Un effort massif est nécessaire à court terme pour conforter l’hôpital public et restaurer son attractivité pour les professionnels de santé : investir, embaucher, former, revaloriser les métiers de la santé, réformer le mode d’allocation des ressources. Au-delà, des changements structurels porteurs d’économies, déjà identifiés, sont nécessaires. Ils doivent être engagés résolument en sachant toutefois que leurs effets concrets sont à moyen terme. Il faut poursuivre la réorganisation du système de santé à partir des territoires en faisant de la médecine de ville le véritable pivot du système de santé, coordonner les parcours de soins des malades chroniques et la prise en charge des personnes âgées en y associant les acteurs du médico-social, les élus et les associations et, enfin, impliquer les hôpitaux dans les actions de prévention à développer.

La restructuration nécessaire de l’offre de soins ne peut résulter du seul impératif d’équilibre financier au risque d’accroitre encore les inégalités d’accès à la santé. Des moyens supplémentaires et une réorientation de la politique de santé portée par les pouvoirs publics sont indispensables et doivent s’inscrire dans la durée. Cependant, rien ne sera possible sans la promotion d’une authentique démocratie sanitaire impliquant les différents acteurs de la santé et du soin quels que soient leurs statuts et modes d’exercices. Les usagers et les élus locaux doivent être reconnus dans ce cadre comme des partenaires à part entière.
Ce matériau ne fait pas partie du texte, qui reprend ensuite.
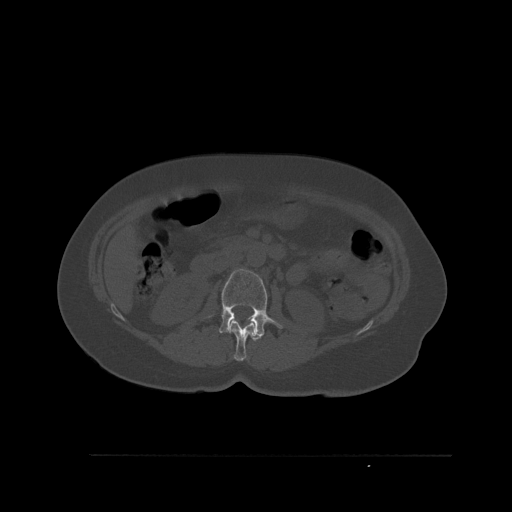
CT including the spine, one axial slice; slice 252 of 527 in the series (ordered by position); bone window (W 1800 / L 400 HU); 1.5 mm slice thickness; 512 × 512 image matrix, field of view 470 × 470 mm. Female patient, age 73 years. From the clinical record (not read from this slice): primary cancer: breast.
Annotated regions visible in this slice (semi-automatically segmented with operator editing):
- L1 vertebra: bounding box <228,319,257,361> (left, top, right, bottom; pixels)
- L2 vertebra: <209,268,283,340>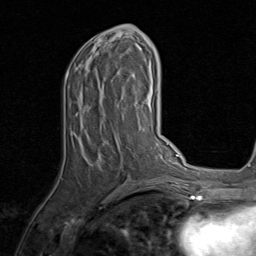
Breast MRI, one axial slice; slice 39 of 80 in the series (ordered by position); cropped to one breast; dynamic contrast-enhanced series, time point 2 of 8 at this slice position (early post-contrast); 1.5 T; TE 1.7 ms, TR 4.5 ms; 2 mm slice thickness; 256 × 256 image matrix, field of view 180 × 180 mm. Female patient.
Structures marked on this image (semi-automatically segmented with operator editing):
- enhancing-tissue mask used for the functional tumour volume (all voxels passing the contrast-enhancement thresholds inside the analysis volume; usually the tumour): bounding box <65,25,143,139> (left, top, right, bottom; pixels)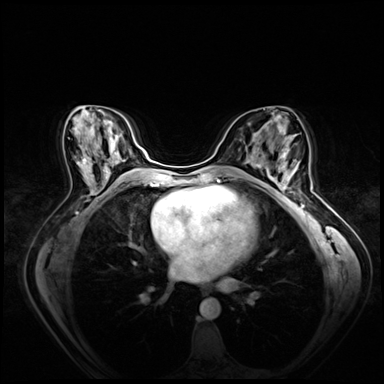
Breast MRI (dynamic contrast-enhanced), one axial slice; slice 36 of 80 in the series (ordered by position); dynamic contrast-enhanced series, time point 2 of 8 at this slice position (early post-contrast); 3 T; TE 1.4 ms, TR 4.3 ms; 2.5 mm slice thickness; 384 × 384 image matrix, field of view 360 × 360 mm. Female patient.
Outlined on this slice (semi-automatically segmented with operator editing):
- enhancing-tissue mask used for the functional tumour volume (all voxels passing the contrast-enhancement thresholds inside the analysis volume; usually the tumour): bounding box [x1, y1, x2, y2] px = [265, 160, 299, 197]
Le Ségur de la santé a fait suite à une lente dégradation de notre système de santé et tout particulièrement de l’hôpital public soumis à un impératif de rentabilité dans une logique concurrentielle mais contrainte par l’enveloppe fixée chaque année par la loi de financement de la sécurité sociale. Le respect de l’objectif national des dépenses d’assurance maladie (ONDAM), fixé systématiquement en dessous du tendanciel de dépenses, n’a été obtenu qu’en modulant à la baisse les tarifications à l’activité (T2A) et en imposant des économies a priori. Les ajustements nécessaires ont donc été obtenus par la pression sur les effectifs la stagnation des salaires, l’intensification du travail[1].
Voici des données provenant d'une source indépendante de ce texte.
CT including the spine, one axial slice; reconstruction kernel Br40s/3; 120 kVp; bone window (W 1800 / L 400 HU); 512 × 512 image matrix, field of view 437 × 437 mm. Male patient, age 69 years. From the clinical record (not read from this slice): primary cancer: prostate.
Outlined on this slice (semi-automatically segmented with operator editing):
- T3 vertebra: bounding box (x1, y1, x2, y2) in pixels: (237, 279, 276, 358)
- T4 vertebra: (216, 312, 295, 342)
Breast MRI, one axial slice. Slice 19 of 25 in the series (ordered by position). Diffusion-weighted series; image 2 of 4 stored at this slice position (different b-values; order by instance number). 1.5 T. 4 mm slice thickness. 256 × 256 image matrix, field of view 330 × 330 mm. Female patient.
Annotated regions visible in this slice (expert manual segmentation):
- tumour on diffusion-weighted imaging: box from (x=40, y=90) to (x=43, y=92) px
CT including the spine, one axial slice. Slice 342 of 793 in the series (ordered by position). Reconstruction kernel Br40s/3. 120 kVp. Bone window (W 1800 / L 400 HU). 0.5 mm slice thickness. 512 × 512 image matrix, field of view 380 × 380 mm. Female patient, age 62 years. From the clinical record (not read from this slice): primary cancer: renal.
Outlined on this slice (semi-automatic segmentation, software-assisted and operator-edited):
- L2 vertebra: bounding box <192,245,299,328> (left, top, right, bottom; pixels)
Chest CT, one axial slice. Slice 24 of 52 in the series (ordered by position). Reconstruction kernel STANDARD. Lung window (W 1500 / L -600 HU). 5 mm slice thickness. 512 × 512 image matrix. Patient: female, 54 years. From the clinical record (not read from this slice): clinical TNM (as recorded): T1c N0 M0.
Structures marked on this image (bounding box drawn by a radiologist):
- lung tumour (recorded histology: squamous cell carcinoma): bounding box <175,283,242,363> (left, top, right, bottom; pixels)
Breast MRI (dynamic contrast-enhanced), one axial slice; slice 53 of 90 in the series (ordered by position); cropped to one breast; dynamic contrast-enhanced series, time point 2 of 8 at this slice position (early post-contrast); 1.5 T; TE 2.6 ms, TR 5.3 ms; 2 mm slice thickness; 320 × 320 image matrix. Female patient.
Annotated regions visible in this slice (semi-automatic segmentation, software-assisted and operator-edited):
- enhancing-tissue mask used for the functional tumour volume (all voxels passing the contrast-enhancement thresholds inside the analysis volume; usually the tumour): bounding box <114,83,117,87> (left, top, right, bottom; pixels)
On en connait les conséquences :

  • Une capacité d’investissement obérée par un surendettement croissant (la dette est passé de 10 à 30 milliards d’euros entre 2005 et 2018) ;
  • Une diminution considérable de la capacité en lits (soit 100 000 lits entre 1993 et 2018 dont 31 000 en psychiatrie), les projets d’investissement et les plans de retour à l’équilibre étant gagés le plus souvent par des réductions capacitaires et d’effectifs de personnels soignants au détriment d’une juste appréciation des besoins de santé de la population. La difficulté croissante de trouver des lits d’aval est une des composantes de la crise des urgences hospitalières avec la pénurie de médecins libéraux (problématique des déserts médicaux) ;
  • Une gestion des activités et des ressources à flux tendus (course à la productivité, dégradation des conditions de travail) ;
  • Une logique de regroupement des moyens et de polyvalence dictée par les impératifs de rentabilité au détriment du collectif de soins ;
  • Des rémunérations des soignants et des médecins peu attractives avec pour conséquence un turnover croissant, la difficulté de pourvoir les postes vacants et l’épuisement des personnels.
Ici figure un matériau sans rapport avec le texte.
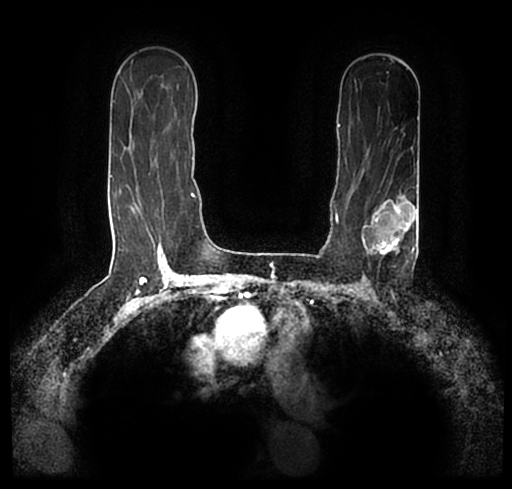
Breast MRI (dynamic contrast-enhanced), one axial slice. Slice 138 of 200 in the series (ordered by position). Cropped to one breast. Dynamic contrast-enhanced series, time point 2 of 7 at this slice position (early post-contrast). 1.5 T. TE 2.2 ms, TR 4.6 ms. 0.8 mm slice thickness. 512 × 489 image matrix, field of view 320 × 306 mm. Female patient.
Outlined on this slice (semi-automatic segmentation, software-assisted and operator-edited):
- enhancing-tissue mask used for the functional tumour volume (all voxels passing the contrast-enhancement thresholds inside the analysis volume; usually the tumour): box from (x=23, y=178) to (x=512, y=244) px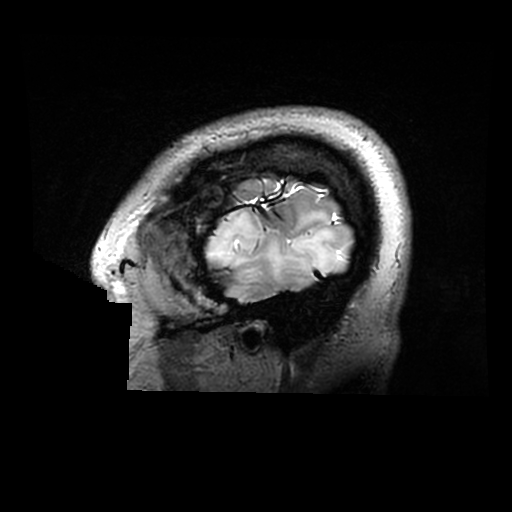
Brain MRI from a brain-tumour surgery series, one sagittal slice. Slice 253 of 320 in the series (ordered by position). 0.6 mm slice thickness. 512 × 512 image matrix, field of view 240 × 240 mm. Case-level facts recorded for this patient, not image findings: histopathology: Astrocytoma; WHO grade: 2; IDH mutation: yes.
Structures marked on this image (manually delineated by an expert):
- tumour: bounding box [x1, y1, x2, y2] px = [206, 209, 348, 284]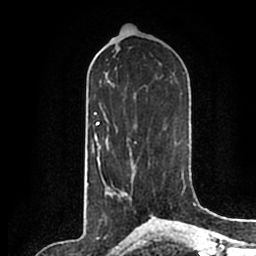
Breast MRI (dynamic contrast-enhanced), one axial slice; position 93 of 200 along the scan axis; cropped to one breast; dynamic contrast-enhanced series, time point 2 of 7 at this slice position (early post-contrast); 1.5 T; TE 2.2 ms, TR 4.6 ms; 256 × 256 image matrix, field of view 160 × 160 mm. Female patient.
Structures marked on this image (semi-automatic segmentation, software-assisted and operator-edited):
- enhancing-tissue mask used for the functional tumour volume (all voxels passing the contrast-enhancement thresholds inside the analysis volume; usually the tumour): bounding box [x1, y1, x2, y2] px = [124, 191, 152, 214]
Dès avant la Covid, les hospitaliers ont revendiqué la fin du tout T2A, la revalorisation de leurs rémunérations, des créations de postes et une vraie reconnaissance du service public hospitalier.

Le Ségur de la santé concrétise effectivement le « quoiqu’il en coûte » promis par le Président à l’issue de la 1ère vague de la Covid. Cependant, son bilan est en demi-teinte.

Il est utile de rappeler ici les principales mesures retenues :

  • Des hausses importantes de rémunération pour les soignants et les médecins (8,4 mds €) ;
  • La relance de l’investissement sanitaire et médico-social soit 19 milliards d’euros sur 10 ans dont 13 financés par prélèvement sur la caisse d’amortissement de la dette sociale (CADES) et 6 financés par l’Union européenne dans le cadre du plan France relance ;
  • La suppression du Comité interministériel de la Performance et de la Modernisation de l’offre de soins hospitaliers (COPERMO) qui liait systématiquement la validation d’investissements importants (supérieurs à 50 Ms €) à des réductions de capacité en lits et d’effectifs ;
  • La confirmation d’un financement mixte : réduction de la T2A limitée à 50% des recettes, dotations forfaitaires en fonction de missions ou d’objectifs de santé public (urgences, psychiatrie, soins de suite, hôpitaux de proximité, expérimentations de financement au parcours, enseignement, recherche) ;
  • La réforme annoncée de l’ONDAM pour mieux prendre en compte les objectifs de santé publique et donner davantage de marges de manœuvre aux agences régionales de santé (ARS) ;
  • Le renforcement de l’échelon départemental des ARS ;
  • 15000 postes financés (dont 7500 postes existants mais vacants et 7500 créations) ;
  • 4000 lits de réanimation mobilisables à la demande ;
  • L’assouplissement des règles de fonctionnement interne des hôpitaux (organisation interne, désignation des chefs de service, etc…) ;
  • Des mesures visant à mieux coordonner les acteurs du soin dans les territoires : accès aux soins non programmés, prise en charge spécifique des personnes âgées en lien avec la ville et le médico-social, etc…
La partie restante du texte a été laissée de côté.